Alexander Hamilton, Federalist No. 16
The Federalist Papers were written quickly. After John Jay ceased to contribute due to health problems, Hamilton and Madison were writing one or two essays a week, usually without reading what the other had written. Themes are repeated, sometimes intentionally for emphasis and sometimes as a result of haste.
One of the recurrent themes among the Federalists Papers—the central theme of No. 16—is a concern that, without a strong central government and a standing army, states will refuse to follow federal laws or bicker with each. Perhaps, a full civil war might emerge. The Anti-Federalists were just as concerned that the central government might dominate the states. And with centralized power, a tyrant might come to power.
In the Hamilton quote above, he admits that events might emerge that the framers of our constitution could not foresee. Even with a strong constitution, Hamilton is saying here, challenges to the government will occur, even if we cannot predict how or when.
Nonetheless, the framers gave us checks and balances. This structure could not ensure the survival of the nation, but it would improve it chances. In Federalist No. 16, Hamilton writes about the importance of a constitution “competent in its own defense,” courts that could declare laws “contrary to the supreme law of the land, unconstitutional, and void,” and “a people enlightened enough to distinguish between a legal exercise and an illegal usurpation of authority.” The people, he says, are “the natural guardians of the Constitution.” So, too, is the press. During Watergate, the press and the people saw us through our most significant constitutional crisis. The press and the people are much needed now, and the very survival of the press as we know it is uncertain.
While the First Amendment guarantees freedom of speech and the press, there is no guarantee the “guarantee” will survive. The people, “the natural guardians of the Constitution,” must protect this right.
It is not overly dramatic to say that the press is now under attack, and Hamilton would not have been able to predict how this assault would materialize in the twenty-first century. The Netflix documentary Nobody Speak (2017) reports on the efforts of billionaires, acting like petty dictators in third-world countries, to buy newspapers and control their reporting. The White House has banned television cameras at press briefings. President Trump is using Twitter to label mainstream news media Fake News and, most recently, to launch venom at Mika Brzezinski, cohost of Morning Joe. This is not democracy.
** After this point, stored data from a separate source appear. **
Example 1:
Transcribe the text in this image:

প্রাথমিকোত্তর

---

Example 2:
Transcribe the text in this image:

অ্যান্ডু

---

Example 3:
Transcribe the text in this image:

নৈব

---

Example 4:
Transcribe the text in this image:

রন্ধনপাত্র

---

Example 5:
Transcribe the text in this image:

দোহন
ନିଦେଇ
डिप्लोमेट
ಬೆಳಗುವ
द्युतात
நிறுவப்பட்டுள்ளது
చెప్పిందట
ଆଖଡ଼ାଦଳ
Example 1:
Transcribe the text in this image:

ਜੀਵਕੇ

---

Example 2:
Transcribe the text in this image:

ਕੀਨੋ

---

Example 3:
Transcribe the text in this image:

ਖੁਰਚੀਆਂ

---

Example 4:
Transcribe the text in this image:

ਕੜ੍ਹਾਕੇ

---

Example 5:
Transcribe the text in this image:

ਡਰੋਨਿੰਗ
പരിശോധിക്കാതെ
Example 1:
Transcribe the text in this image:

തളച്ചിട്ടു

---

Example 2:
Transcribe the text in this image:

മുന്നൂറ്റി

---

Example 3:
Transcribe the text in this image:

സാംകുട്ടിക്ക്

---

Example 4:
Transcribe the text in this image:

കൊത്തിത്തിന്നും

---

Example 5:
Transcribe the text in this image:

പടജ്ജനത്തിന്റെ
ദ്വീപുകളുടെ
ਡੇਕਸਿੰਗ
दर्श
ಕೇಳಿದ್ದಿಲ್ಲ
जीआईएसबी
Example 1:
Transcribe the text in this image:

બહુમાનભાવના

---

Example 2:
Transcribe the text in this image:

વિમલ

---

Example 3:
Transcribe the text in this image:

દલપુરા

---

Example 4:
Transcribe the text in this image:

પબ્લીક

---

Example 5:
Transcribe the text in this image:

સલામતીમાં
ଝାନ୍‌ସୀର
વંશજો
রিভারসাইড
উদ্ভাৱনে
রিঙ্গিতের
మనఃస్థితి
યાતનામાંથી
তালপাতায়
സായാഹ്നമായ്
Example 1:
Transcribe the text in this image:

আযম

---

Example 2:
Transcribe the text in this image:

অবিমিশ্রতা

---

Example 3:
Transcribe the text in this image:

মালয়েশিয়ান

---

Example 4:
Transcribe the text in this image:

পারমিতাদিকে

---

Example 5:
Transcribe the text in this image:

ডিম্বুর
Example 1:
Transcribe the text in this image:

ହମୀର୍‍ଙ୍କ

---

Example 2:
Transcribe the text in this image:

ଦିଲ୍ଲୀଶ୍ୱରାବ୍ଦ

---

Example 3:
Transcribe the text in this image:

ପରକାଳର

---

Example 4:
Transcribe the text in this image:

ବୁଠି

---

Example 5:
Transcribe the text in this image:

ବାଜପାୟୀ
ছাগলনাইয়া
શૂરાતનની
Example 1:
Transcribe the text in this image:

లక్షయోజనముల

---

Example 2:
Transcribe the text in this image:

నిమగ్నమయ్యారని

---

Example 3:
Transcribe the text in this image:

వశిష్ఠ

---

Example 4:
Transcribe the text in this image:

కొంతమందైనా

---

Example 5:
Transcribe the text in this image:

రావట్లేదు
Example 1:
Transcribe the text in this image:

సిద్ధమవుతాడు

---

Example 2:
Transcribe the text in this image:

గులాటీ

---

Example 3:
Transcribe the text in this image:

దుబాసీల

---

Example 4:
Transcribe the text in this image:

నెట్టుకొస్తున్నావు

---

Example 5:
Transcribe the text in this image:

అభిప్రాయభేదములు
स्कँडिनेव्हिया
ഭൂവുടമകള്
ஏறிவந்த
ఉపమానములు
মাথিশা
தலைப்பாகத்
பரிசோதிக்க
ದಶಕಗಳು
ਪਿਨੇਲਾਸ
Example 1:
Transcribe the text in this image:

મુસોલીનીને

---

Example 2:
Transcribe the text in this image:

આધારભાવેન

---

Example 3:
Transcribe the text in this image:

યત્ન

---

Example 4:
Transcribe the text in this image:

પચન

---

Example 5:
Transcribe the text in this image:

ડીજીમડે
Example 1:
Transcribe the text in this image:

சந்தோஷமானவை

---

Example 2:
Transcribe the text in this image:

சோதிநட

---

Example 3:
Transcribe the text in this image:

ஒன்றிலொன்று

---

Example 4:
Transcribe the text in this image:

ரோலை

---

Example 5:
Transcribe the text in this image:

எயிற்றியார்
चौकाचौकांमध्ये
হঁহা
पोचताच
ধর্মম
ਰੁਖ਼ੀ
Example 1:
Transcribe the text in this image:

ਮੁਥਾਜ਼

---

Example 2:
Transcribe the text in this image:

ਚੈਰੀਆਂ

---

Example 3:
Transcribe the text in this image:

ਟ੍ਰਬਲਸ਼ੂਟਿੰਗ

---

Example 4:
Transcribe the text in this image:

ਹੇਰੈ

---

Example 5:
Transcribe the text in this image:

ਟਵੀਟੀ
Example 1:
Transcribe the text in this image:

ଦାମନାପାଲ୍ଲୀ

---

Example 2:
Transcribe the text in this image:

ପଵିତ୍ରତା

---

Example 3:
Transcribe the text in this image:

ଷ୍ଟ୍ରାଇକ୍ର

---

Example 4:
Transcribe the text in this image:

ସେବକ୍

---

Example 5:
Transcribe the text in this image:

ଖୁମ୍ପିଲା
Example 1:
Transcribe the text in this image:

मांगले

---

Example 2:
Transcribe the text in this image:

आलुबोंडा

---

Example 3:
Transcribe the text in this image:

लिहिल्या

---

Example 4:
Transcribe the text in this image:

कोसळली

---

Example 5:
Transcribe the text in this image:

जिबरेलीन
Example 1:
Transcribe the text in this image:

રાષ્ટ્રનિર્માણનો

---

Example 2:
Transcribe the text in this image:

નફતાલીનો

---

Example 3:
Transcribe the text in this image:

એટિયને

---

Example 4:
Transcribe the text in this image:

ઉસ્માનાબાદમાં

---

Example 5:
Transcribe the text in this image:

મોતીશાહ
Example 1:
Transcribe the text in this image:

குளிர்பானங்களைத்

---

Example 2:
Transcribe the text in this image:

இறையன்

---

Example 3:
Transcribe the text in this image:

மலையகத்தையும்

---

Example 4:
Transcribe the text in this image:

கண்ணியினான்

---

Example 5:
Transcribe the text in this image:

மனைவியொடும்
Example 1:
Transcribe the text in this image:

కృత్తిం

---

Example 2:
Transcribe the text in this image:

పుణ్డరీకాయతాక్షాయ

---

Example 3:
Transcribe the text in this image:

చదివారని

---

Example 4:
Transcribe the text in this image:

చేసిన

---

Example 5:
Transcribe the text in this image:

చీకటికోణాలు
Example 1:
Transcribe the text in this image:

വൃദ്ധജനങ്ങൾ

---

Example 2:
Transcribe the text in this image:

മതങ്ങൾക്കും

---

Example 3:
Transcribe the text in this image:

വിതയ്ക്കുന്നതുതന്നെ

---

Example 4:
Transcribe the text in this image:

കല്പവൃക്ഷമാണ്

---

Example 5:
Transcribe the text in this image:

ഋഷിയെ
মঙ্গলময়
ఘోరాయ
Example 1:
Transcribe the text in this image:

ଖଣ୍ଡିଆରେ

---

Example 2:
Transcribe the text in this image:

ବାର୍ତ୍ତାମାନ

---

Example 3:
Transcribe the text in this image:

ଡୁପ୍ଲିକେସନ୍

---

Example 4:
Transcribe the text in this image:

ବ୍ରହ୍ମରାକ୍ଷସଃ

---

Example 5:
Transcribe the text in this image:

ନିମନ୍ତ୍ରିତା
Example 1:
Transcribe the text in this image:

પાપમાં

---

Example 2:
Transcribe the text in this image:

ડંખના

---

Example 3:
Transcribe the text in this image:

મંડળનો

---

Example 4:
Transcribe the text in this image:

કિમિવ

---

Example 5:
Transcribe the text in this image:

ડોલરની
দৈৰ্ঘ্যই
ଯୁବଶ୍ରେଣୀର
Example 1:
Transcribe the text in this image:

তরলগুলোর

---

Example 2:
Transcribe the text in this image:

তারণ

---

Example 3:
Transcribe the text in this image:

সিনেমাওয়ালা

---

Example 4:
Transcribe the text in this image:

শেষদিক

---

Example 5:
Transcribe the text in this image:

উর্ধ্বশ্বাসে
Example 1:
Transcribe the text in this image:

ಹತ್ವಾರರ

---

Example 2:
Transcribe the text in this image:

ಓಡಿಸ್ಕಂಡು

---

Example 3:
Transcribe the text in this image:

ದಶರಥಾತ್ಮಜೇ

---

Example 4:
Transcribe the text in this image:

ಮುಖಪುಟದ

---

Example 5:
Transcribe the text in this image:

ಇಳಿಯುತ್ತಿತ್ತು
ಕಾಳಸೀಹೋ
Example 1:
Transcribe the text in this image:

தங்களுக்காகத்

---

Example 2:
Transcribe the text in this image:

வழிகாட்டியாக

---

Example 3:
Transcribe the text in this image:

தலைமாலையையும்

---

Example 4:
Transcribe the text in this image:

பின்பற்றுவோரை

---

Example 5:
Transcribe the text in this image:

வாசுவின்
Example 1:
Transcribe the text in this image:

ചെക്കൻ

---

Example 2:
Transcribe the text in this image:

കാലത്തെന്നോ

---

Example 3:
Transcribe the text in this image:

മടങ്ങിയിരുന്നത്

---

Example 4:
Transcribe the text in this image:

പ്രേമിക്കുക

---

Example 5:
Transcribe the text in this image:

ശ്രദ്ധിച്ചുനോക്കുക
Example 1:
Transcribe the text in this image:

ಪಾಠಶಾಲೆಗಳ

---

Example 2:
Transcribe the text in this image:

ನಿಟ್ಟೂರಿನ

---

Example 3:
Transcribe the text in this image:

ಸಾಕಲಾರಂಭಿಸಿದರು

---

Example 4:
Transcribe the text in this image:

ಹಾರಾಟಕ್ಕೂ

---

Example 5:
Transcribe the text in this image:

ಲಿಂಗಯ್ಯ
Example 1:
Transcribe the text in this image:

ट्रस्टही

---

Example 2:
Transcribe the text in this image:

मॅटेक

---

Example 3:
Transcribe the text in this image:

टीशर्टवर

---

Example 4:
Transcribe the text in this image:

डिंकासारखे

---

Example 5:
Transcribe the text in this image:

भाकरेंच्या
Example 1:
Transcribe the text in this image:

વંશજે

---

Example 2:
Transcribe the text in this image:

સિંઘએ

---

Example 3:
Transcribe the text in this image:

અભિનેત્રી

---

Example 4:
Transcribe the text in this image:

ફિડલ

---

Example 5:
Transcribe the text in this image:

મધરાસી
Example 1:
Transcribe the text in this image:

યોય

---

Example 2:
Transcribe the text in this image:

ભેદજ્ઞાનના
But how can we support the press? Even though it may be painful to keep up with the news these days, we must pay attention to good news sources—that is, keep our subscriptions to newspapers and magazines, watch good news shows and give them shout outs on social media, go to news websites and support them with our hits and clicks.
We can also give them support reporters by understanding the stress and pressure they are experiencing. I am speaking about more than the pressure of trying to learn how to function in a world of fake news, some of which is generated by the White House. I am also speaking of the frustration reporters feel trying to explain how far the behavior of our president is beyond even normal political corruption. Richard Nixon, his re-election campaign, and his administration might have been undermining democracy behind the scenes, even compiling enemy lists, but Nixon understood that he had to mimic respect for his office in public. Our current president doesn’t even understand that.
As we try to figure out how to act in an era of alternative history, we need good reporting more than ever. It is important that we support journalists that are doing the difficult and tedious work of reporting and speaking, in the midst of chaos, with a calm and strong voice. They are easy to identify. They are the ones that President Trump is attacking.